Your latest book, Taking the Lead, is part of a the Rock Star series, the first book in the series. Would you tell us a bit about this book?

This book kicks off a new series that will have a couple of common threads. One of them is that the heroes are all members of the same rock band, The Rough. Taking the Lead's hero is the lead singer, Axel, while Wild Licks (August 2016) will star Mal, the guitarist, and Hard Rhythm (January 2017) will star the drummer, Chino. 

Are Ricki Hamilton (Taking the Lead) and Gwen Hamilton (Wild Licks) related to each other? Is this series the stories of a family?

They are sisters, and the heiresses to a Hollywood mogul's fortune. One of the other threads in the rock star series is that a provision of the will is that they have to keep the secret BDSM club that their grandfather started in the 1950s going. There's a dungeon in their mansion and they each have differing feelings about the family's secret kinky legacy. 

You have two more books coming out in the Rock Stars series. What are your writing plans after that?
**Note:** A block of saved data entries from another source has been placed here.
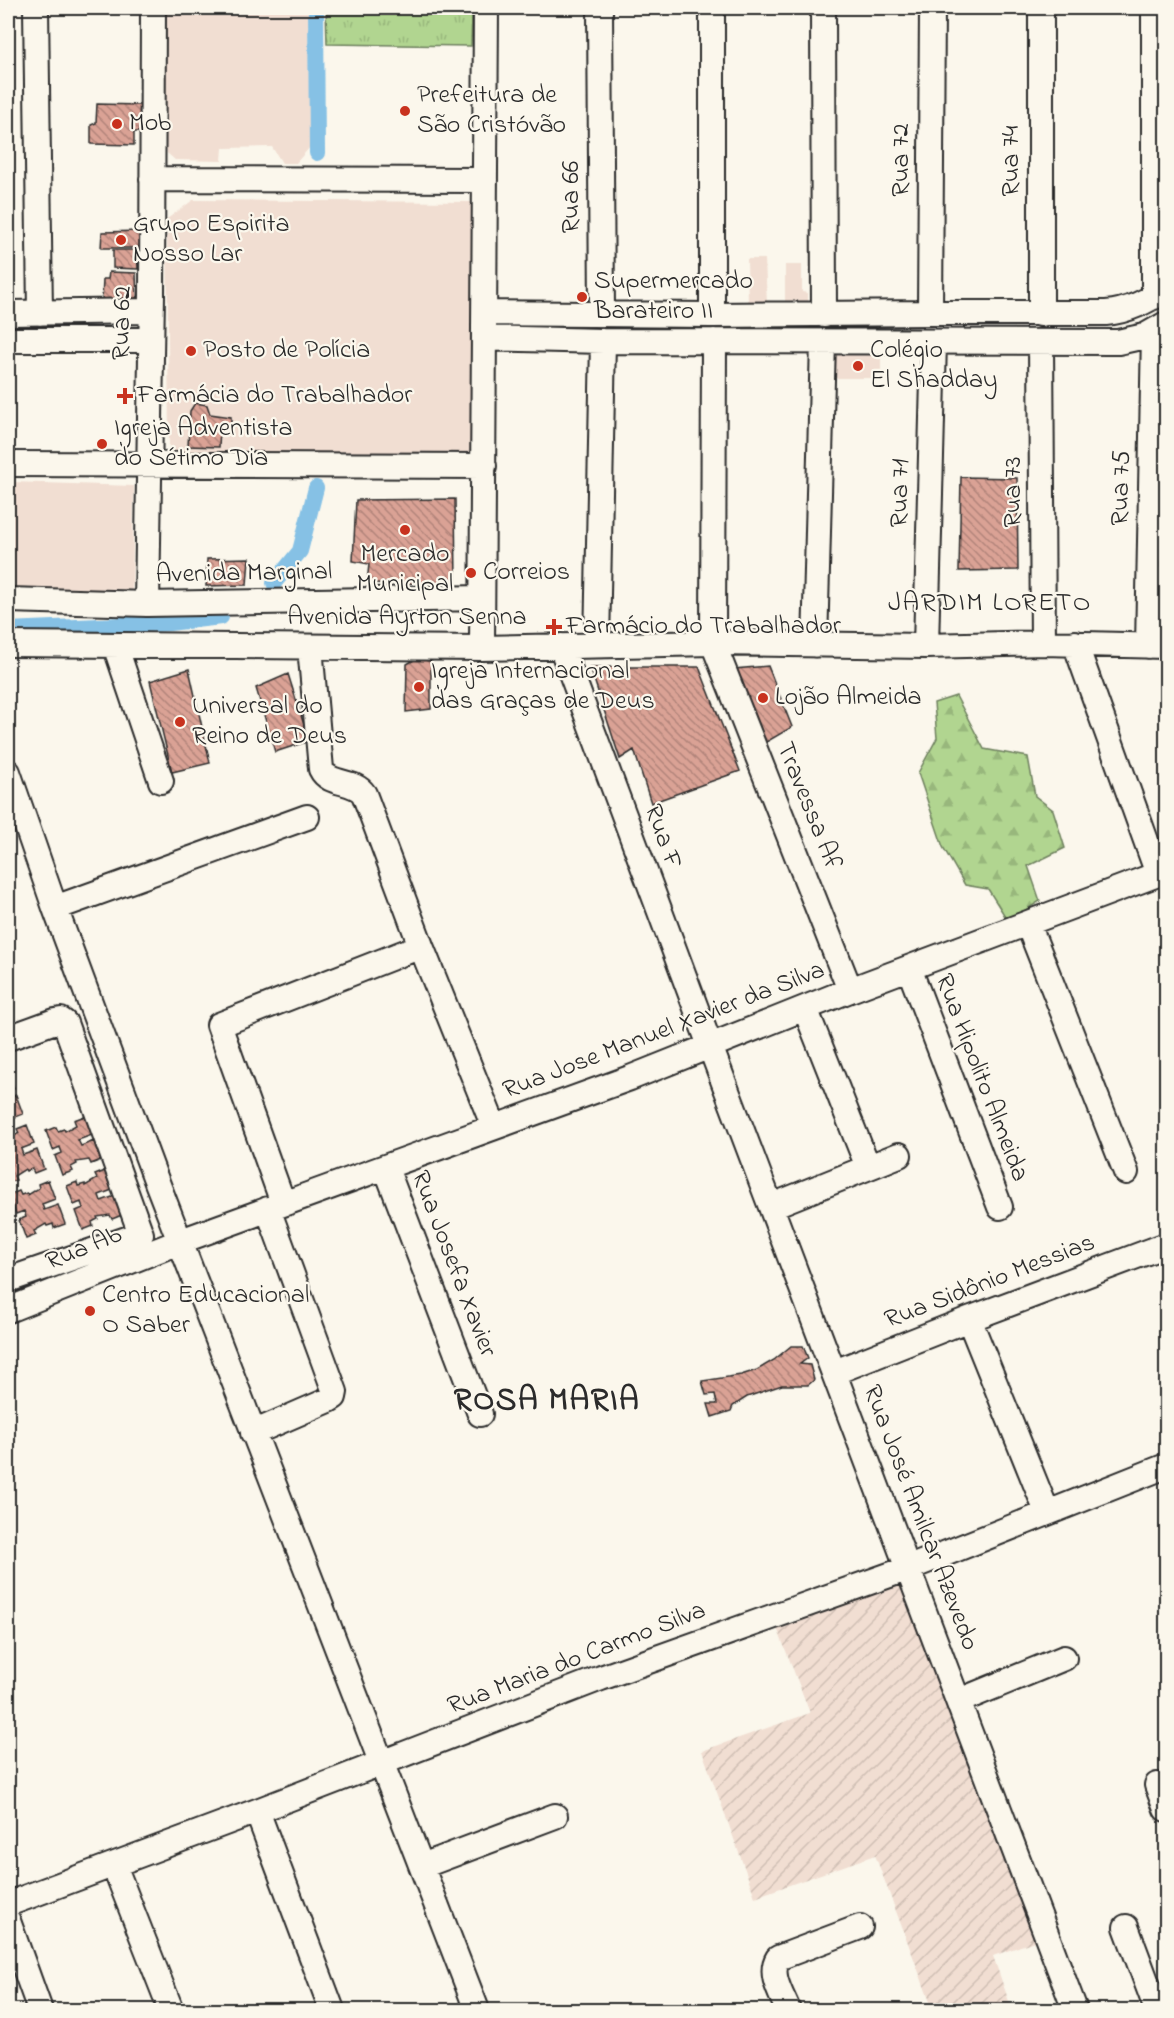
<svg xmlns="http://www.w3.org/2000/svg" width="1174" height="2018" viewBox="0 0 1174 2018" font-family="'Indie Flower',sans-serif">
<defs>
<pattern id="industrial-furrows" width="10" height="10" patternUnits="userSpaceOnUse" patternTransform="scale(1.5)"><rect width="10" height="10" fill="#f1ded2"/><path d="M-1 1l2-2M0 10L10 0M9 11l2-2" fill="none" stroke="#cfbfb4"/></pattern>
<pattern id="forest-firs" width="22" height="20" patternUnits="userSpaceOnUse" patternTransform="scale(1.5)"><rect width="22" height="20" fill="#b1d590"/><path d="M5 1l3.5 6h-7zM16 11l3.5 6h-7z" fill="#98b77c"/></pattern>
<pattern id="park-tufts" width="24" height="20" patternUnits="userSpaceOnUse" patternTransform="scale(1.5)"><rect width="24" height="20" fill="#b1d590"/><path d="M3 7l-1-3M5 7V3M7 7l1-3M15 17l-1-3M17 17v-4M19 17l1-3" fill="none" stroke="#98b77c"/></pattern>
<pattern id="building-back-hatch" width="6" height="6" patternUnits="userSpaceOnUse" patternTransform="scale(1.5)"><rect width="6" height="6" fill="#daa295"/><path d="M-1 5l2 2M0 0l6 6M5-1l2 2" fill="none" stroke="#b1847a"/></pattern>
</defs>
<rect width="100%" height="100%" fill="#fbf7ec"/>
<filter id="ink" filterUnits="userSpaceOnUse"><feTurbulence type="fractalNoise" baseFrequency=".0167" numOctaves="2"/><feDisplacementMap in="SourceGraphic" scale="12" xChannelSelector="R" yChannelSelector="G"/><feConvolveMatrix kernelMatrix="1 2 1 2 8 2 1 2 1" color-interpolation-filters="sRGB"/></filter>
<g filter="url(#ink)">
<path fill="#f1ded2" d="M 164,8 L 308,8 L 310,147 L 296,163 L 282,163 L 272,147 L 223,148 L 222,161 L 175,160 L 167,153 L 163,114 Z
M 193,200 L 473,202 L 476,459 L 169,451 L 167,219 Z
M 747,259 L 765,259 L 767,304 L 748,305 Z
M 785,265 L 802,265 L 802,292 L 808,293 L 808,302 L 785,302 Z
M 834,353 L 881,354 L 881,378 L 834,378 Z
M 11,482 L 134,486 L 132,591 L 8,590 Z"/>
<path fill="url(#industrial-furrows)" d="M 898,1573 L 1040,1939 L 993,1956 L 1012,2010 L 933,2010 L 875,1855 L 755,1897 L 702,1751 L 810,1713 L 774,1620 Z"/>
<path fill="url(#forest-firs)" stroke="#6e805e" stroke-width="1.5" d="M 956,696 L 984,749 L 1028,757 L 1035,796 L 1053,810 L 1065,848 L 1028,866 L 1040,901 L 1008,921 L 988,889 L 965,885 L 943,847 L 918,773 L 937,738 L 934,703 Z"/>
<path fill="url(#park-tufts)" stroke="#6e805e" stroke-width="1.5" d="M 326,8 L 472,8 L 471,46 L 327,44 Z"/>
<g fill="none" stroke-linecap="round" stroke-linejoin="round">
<path stroke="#86c1e5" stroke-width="16" d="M 316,8 L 317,153
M 274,583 L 300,551 L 316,488
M 8,630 L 169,623 L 221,617"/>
</g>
<path fill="url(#building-back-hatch)" stroke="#2b2b2b" stroke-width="1.5" d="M 97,104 L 140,105 L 140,132 L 134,132 L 134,145 L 91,144 L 91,125 L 96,123 Z
M 140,231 L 140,248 L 101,248 L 102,232 Z
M 113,250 L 137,250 L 138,269 L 113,268 Z
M 109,272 L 136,273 L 137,301 L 102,301 L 103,279 L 108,279 Z
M 195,403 L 207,405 L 210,414 L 231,417 L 231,426 L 220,427 L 219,447 L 188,446 L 190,411 Z
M 961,477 L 1017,478 L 1018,570 L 959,571 Z
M 455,499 L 456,584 L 367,583 L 369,564 L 353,561 L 356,500 Z
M 249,558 L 247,585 L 206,586 L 207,559 Z
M 416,659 L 431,661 L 431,709 L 406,712 L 407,664 Z
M 768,666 L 792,727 L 763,744 L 734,669 Z
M 590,667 L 699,667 L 740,771 L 651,803 L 634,750 L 620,759 Z
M 189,669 L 210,763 L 172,772 L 150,681 Z
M 288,674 L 309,741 L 275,752 L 256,688 Z
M 8,1072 L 14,1089 L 8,1092 Z
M 16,1095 L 23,1114 L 13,1118 L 12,1114 L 8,1115 L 8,1098 Z
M 85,1116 L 92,1135 L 78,1140 L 81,1146 L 94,1141 L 101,1160 L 91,1164 L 89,1160 L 76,1162 L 77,1164 L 71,1167 L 73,1171 L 62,1175 L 55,1156 L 62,1153 L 60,1147 L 53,1150 L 46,1131 L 56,1127 L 58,1131 L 64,1129 L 65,1131 L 76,1125 L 74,1120 Z
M 27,1125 L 34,1144 L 21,1149 L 23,1155 L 37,1150 L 44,1169 L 34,1173 L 32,1169 L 26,1171 L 25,1169 L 14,1176 L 16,1180 L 8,1183 L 8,1140 L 19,1133 L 17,1129 Z
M 105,1171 L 112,1190 L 99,1195 L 101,1201 L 115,1196 L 122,1215 L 112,1219 L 110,1215 L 97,1217 L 98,1219 L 92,1222 L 93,1226 L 83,1230 L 76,1211 L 83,1208 L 81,1202 L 74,1205 L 67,1186 L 77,1182 L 78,1186 L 85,1184 L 85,1186 L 97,1179 L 95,1175 Z
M 48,1180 L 55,1199 L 42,1204 L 44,1210 L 58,1205 L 65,1224 L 54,1228 L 53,1224 L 47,1226 L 46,1224 L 34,1231 L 36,1235 L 26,1239 L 19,1220 L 26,1217 L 24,1211 L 16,1214 L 9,1195 L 19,1191 L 21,1195 L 27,1193 L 28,1195 L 39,1188 L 38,1184 Z
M 791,1346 L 803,1346 L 808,1358 L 800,1364 L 810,1365 L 814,1380 L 808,1385 L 782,1385 L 747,1397 L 733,1406 L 731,1411 L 712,1417 L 708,1404 L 717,1404 L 715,1394 L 706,1395 L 702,1381 L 741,1375 L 757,1370 L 774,1360 Z"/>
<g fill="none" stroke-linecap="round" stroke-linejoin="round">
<defs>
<path id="minor" d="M 36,8 L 40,313
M 600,8 L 602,314
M 823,8 L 824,315
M 1154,8 L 1154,297
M 152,179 L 485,180
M 8,313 L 151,311
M 485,313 L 712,315 L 930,313 L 1106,313 C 1129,311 1147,301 1166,289
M 930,313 L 932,8
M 1041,314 L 1041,8
M 712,315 L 712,8
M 484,338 L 603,341 L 1118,342 L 1145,336 L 1166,324
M 8,340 L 151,340
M 714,341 L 713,643 L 850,990
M 1041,342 L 1043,643
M 8,464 L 484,466
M 8,600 L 147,604 L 482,598
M 147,604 L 152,295 L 153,8
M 1075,643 L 1158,874
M 8,644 L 482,648 L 713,643 L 926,646 L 1043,643 L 1166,646
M 115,645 L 161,781
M 597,645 L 603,341
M 815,645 L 823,342
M 561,646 C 729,1102 904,1556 1075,2010
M 926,646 L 934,342
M 1148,646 L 1154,332
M 310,647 L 321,769 C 329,786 354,779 364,794 L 421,946 L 494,1127
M 482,648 L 486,8
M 8,772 L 55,908 L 155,1177 L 477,2010
M 55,908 L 307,817
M 1028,924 L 1126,1172
M 909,968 L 1000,1207
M 805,1008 L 868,1167
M 8,1038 L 55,1021 L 61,1020 L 65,1023 L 141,1234 L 8,1280
M 386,1168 L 480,1414
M 283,1203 L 219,1025 L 421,946
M 772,1206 L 899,1155
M 8,1310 L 181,1241 L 630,1078 L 850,990 L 1166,871
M 969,1319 L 1047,1512
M 835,1372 L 969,1319 L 1166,1245
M 253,1433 L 329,1400 L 334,1397 L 335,1392 L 268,1209
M 959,1701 L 1064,1658
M 1157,1785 L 1166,1809
M 257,1811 L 332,2010
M 114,1865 L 171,2010
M 422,1866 L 555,1816
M 8,1904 L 257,1811 L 601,1678 L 909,1568 L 1166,1466
M 8,1921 L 40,2010
M 1126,1927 L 1157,2010
M 788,2010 C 782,1995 768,1974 778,1958 L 860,1927"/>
</defs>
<use href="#minor" stroke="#2b2b2b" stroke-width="28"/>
<use href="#minor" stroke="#fbf7ec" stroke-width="24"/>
</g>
</g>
<g fill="#c8321e" stroke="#fbf7ec" stroke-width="2">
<circle cx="405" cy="111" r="6"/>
<circle cx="117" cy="124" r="6"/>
<circle cx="121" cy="240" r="6"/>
<circle cx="582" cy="297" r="6"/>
<circle cx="191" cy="351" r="6"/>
<circle cx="858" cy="366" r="6"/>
<path d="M122 387h6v6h6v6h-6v6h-6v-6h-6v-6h6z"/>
<circle cx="102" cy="444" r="6"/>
<circle cx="405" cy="530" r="6"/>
<circle cx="471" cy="573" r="6"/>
<path d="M551 618h6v6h6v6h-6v6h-6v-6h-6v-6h6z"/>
<circle cx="419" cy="687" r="6"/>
<circle cx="763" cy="698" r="6"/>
<circle cx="180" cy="722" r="6"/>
<circle cx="90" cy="1311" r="6"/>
</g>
<g text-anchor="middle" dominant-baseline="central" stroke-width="4.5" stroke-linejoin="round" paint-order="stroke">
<g font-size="26" fill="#2b2b2b" stroke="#fbf7ec" text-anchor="start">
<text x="417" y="96">Prefeitura de<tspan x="417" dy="30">São Cristóvão</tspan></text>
<text x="129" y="124">Mob</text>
<text x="133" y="225">Grupo Espirita<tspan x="133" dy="30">Nosso Lar</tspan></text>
<text x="594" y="282">Supermercado<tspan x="594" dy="30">Barateiro II</tspan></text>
<text x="203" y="351">Posto de Polícia</text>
<text x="870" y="351">Colégio<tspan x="870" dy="30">El Shadday</tspan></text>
<text x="137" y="396">Farmácia do Trabalhador</text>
<text x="114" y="429">Igreja Adventista<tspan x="114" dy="30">do Sétimo Dia</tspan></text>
<text x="405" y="555" text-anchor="middle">Mercado<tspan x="405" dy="30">Municipal</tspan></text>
<text x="483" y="573">Correios</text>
<text x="566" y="627">Farmácio do Trabalhador</text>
<text x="431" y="672">Igreja Internacional<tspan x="431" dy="30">das Graças de Deus</tspan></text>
<text x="775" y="698">Lojão Almeida</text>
<text x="192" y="707">Universal do<tspan x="192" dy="30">Reino de Deus</tspan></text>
<text x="102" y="1296">Centro Educacional<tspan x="102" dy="30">O Saber</tspan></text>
</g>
<g font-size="26" fill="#2b2b2b" stroke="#fbf7ec">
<text transform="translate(902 160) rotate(-90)">Rua 72</text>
<text transform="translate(1012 161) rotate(-90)">Rua 74</text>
<text transform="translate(572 197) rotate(-90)">Rua 66</text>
<text transform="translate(123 323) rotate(-89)">Rua 62</text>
<text transform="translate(1122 488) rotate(-89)">Rua 75</text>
<text transform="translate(1014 492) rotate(-90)">Rua 73</text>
<text transform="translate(901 493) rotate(-89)">Rua 71</text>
<text transform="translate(244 574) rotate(-1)">Avenida Marginal</text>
<text x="407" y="618">Avenida Ayrton Senna</text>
<text transform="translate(808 806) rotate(68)">Travessa Af</text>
<text transform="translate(662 837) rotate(70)">Rua F</text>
<text transform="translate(664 1031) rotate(-21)">Rua Jose Manuel Xavier da Silva</text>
<text transform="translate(981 1078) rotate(69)">Rua Hipolito Almeida</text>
<text transform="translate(84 1249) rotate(-22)">Rua Ab</text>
<text transform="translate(453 1264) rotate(69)">Rua Josefa Xavier</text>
<text transform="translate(990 1282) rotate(-21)">Rua Sidônio Messias</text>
<text transform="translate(920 1518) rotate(69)">Rua José Amilcar Azevedo</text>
<text transform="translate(577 1659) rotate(-21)">Rua Maria do Carmo Silva</text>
</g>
<g font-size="27" letter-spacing="1.5" fill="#2b2b2b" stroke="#fbf7ec">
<text x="990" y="603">JARDIM LORETO</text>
</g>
<g font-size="32" font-weight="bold" letter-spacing="1.5" fill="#2b2b2b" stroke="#fbf7ec">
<text x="547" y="1401">ROSA MARIA</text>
</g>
</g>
<rect width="1174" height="2018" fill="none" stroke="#fbf7ec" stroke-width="30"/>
<rect x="15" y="15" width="1144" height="1988" fill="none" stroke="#2b2b2b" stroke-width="2" filter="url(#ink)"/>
</svg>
I've already turned in the first book of The Vanished Chronicles, a new erotic urban fantasy/paranormal series from Tor Books that I'll have coming out in 2017. It's a bit like your classic "there's an underground world of vampires who walk among us" story, except there are no vampires. Instead there are practitioners of an ancient ritual magic that modern BDSM and blood play can trigger. And with any luck, who knows, maybe both the rock star series and this series might carry beyond three books!

I'll cross my fingers for both series to become more than trilogies. Thank you, Cecilia, for talking with me today.

1 comment:

  1. Incredibly excited to hear all about Cecilia's upcoming projects, and likewise happy to see the diversity among your sub-genres of erotic romance that are being accepted and published! Thank you for such a wonderful interview.